За спиной у него зашлепали шаги. Он обернулся. Ли поставил на стол чайник и засеменил прочь.
Чтобы отогнать тишину, Самюэл начал говорить. Он рассказывал, как впервые приехал в Долину, только что из Ирландии… но уже через минуту он заметил, что его никто не слушает. Тогда он пустил в ход свою давнюю уловку, которой пользовался, проверяя, слушают ли его дети, когда они просили почитать им вслух и все время требовали: «Дальше! Дальше!» Он вставил в свой рассказ две совершенно бессмысленные фразы. Ни Кэти, ни Адам и бровью не повели. Он сдался.
Наспех проглотил ужин, запил его обжигающе горячим чаем и сложил салфетку.
— Если позволите, сударыня, я откланяюсь и поеду домой. Спасибо за гостеприимство.
— Всего доброго, — сказала она.
Адам вскочил на ноги. Его словно пробудили от грез.
— Не уезжайте. Я надеялся, что уговорю вас переночевать.
— Спасибо, но никак не могу. Мне ведь недалеко ехать. И думаю — вернее, знаю — ночь будет лунная.

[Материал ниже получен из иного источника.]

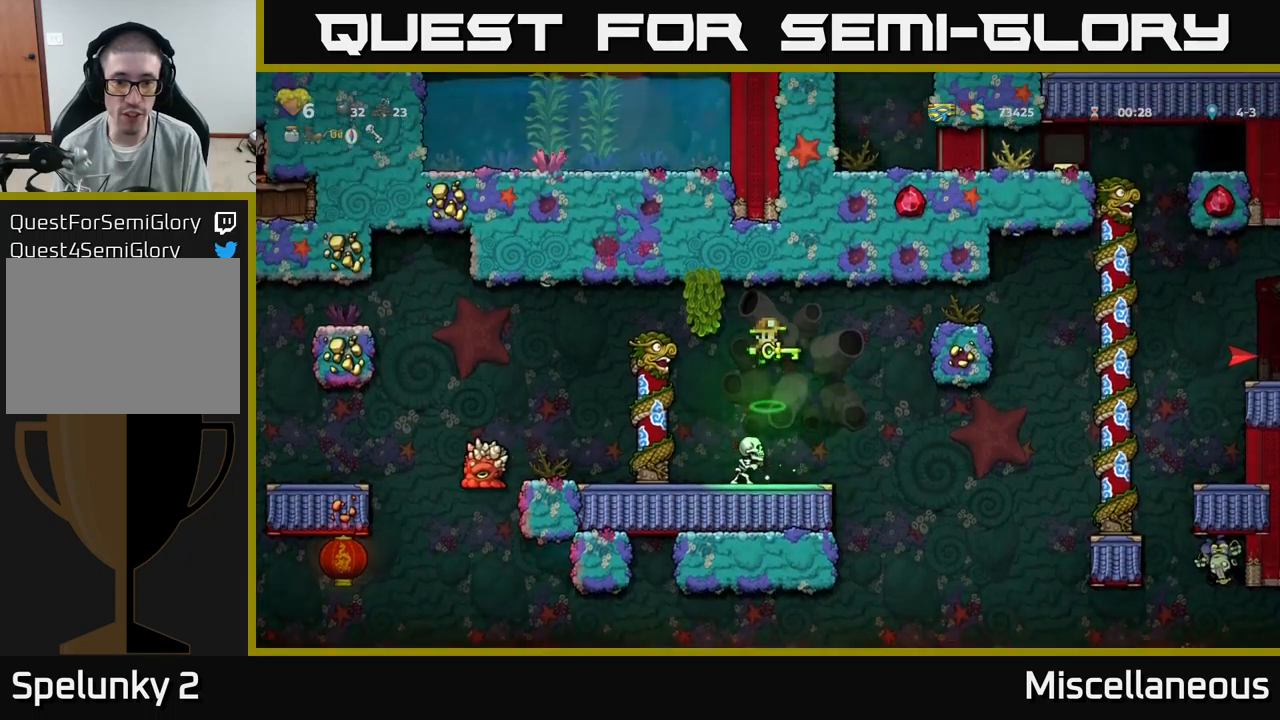
{"dt_ms": 500, "buttons": [], "events": [[234, "DPAD_LEFT", "down"], [317, "DPAD_LEFT", "up"]]}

— Когда вы приметесь за колодцы?
— Сначала надо собрать буровой станок, кое-что подточить, да и порядок в доме навести. Через несколько дней я пошлю к вам Тома с инструментами. Сонная вялость постепенно оставляла Адама. — Постарайтесь поскорее. Мне хочется, чтобы вы начали как можно скорей. Кэти, у нас здесь будет рай земной. Второго такого уголка не сыщешь!
Самюэл перевел взгляд на Кэти. Лицо её по-прежнему ничего не выражало. Глаза были пустые, на губах застыла вырезанная из камня улыбка.
— Что ж, будет очень мило, — сказала она.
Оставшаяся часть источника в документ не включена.